PROBLEM REQUIREMENTS:
Beginning with the line in which "A 30.49 kms" appears, transcribe each line word for word until the records end. Do not include pictures.

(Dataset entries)
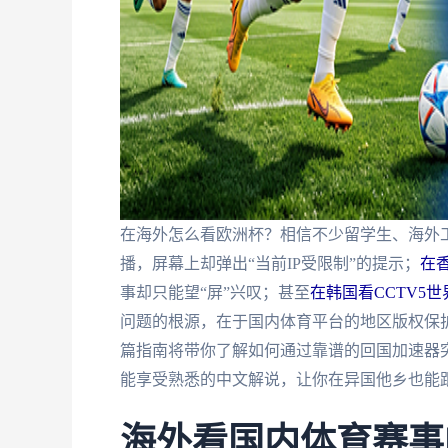
在海外怎么看欧洲杯？相信不少留学生、海外
播，屏幕上却弹出“当前IP受限制”的提示；
在
事却只能望“屏”兴叹；甚至
在韩国看CCTV5世
问题的根源，在于国内体育平台的地区版权保护
篇指南将带你了解如何通过靠谱的回国加速器
能享受熟悉的中文解说，让你在异国他乡也能
海外看国内体育赛事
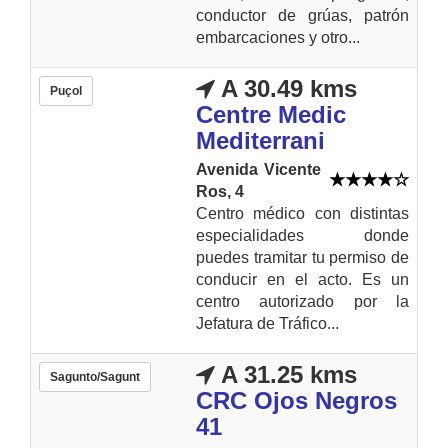
conductor de grúas, patrón
embarcaciones y otro...
A 30.49 kms
Puçol
Centre Medic
Mediterrani
Avenida Vicente
Ros, 4
Centro médico con distintas
especialidades donde
puedes tramitar tu permiso de
conducir en el acto. Es un
centro autorizado por la
Jefatura de Tráfico...
A 31.25 kms
Sagunto/Sagunt
CRC Ojos Negros
41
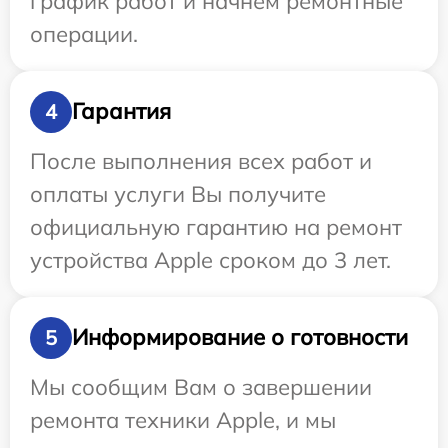
график работ и начнем ремонтные
операции.
Гарантия
4
После выполнения всех работ и
оплаты услуги Вы получите
официальную гарантию на ремонт
устройства Apple сроком до 3 лет.
Информирование о готовности
5
Мы сообщим Вам о завершении
ремонта техники Apple, и мы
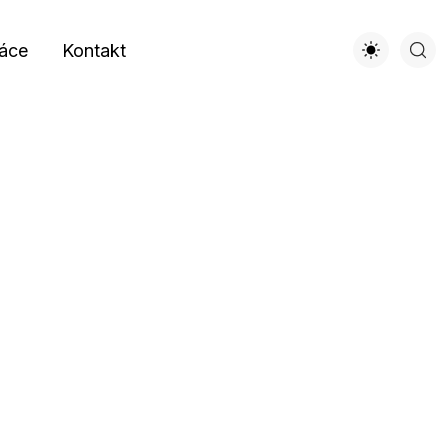
áce
Kontakt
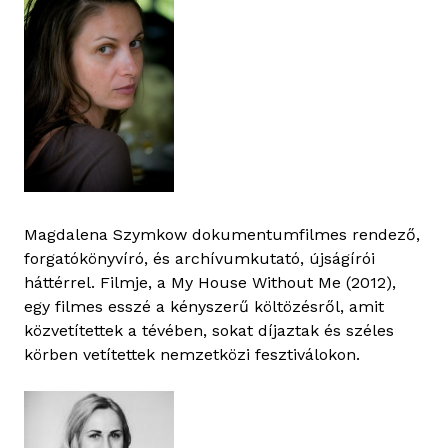
Magdalena Szymkow dokumentumfilmes rendező,
forgatókönyvíró, és archívumkutató, újságírói
háttérrel. Filmje, a My House Without Me (2012),
egy filmes esszé a kényszerű költözésről, amit
közvetítettek a tévében, sokat díjaztak és széles
körben vetítettek nemzetközi fesztiválokon.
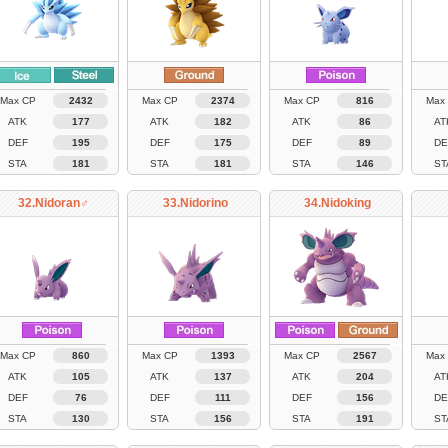
Max CP
2432
Max CP
2374
Max CP
816
Max
ATK
177
ATK
182
ATK
86
AT
DEF
195
DEF
175
DEF
89
DE
STA
181
STA
181
STA
146
ST
32.Nidoran♂
33.Nidorino
34.Nidoking
Max CP
860
Max CP
1393
Max CP
2567
Max
ATK
105
ATK
137
ATK
204
AT
DEF
76
DEF
111
DEF
156
DE
STA
130
STA
156
STA
191
ST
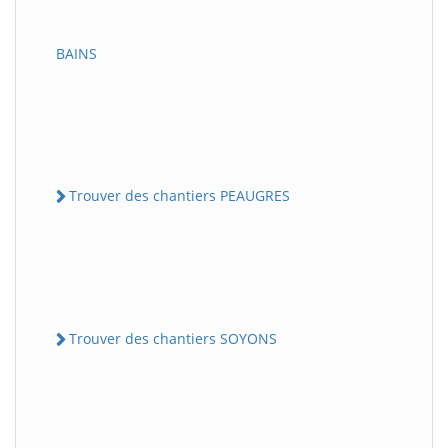
BAINS
Trouver des chantiers PEAUGRES
Trouver des chantiers SOYONS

RESPONSE TO THIS TASK:
A 30.49 kms
Puçol
Centre Medic
Mediterrani
Avenida Vicente
Ros, 4
Centro médico con distintas
especialidades donde
puedes tramitar tu permiso de
conducir en el acto. Es un
centro autorizado por la
Jefatura de Tráfico...
A 31.25 kms
Sagunto/Sagunt
CRC Ojos Negros
41
график работ и начнем ремонтные
операции.
Гарантия
4
После выполнения всех работ и
оплаты услуги Вы получите
официальную гарантию на ремонт
устройства Apple сроком до 3 лет.
Информирование о готовности
5
Мы сообщим Вам о завершении
ремонта техники Apple, и мы
áce
Kontakt
Magdalena Szymkow dokumentumfilmes rendező,
forgatókönyvíró, és archívumkutató, újságírói
háttérrel. Filmje, a My House Without Me (2012),
egy filmes esszé a kényszerű költözésről, amit
közvetítettek a tévében, sokat díjaztak és széles
körben vetítettek nemzetközi fesztiválokon.
Max CP
2432
Max CP
2374
Max CP
816
Max
ATK
177
ATK
182
ATK
86
AT
DEF
195
DEF
175
DEF
89
DE
STA
181
STA
181
STA
146
ST
32.Nidoran♂
33.Nidorino
34.Nidoking
Max CP
860
Max CP
1393
Max CP
2567
Max
ATK
105
ATK
137
ATK
204
AT
DEF
76
DEF
111
DEF
156
DE
STA
130
STA
156
STA
191
ST
BAINS
Trouver des chantiers PEAUGRES
Trouver des chantiers SOYONS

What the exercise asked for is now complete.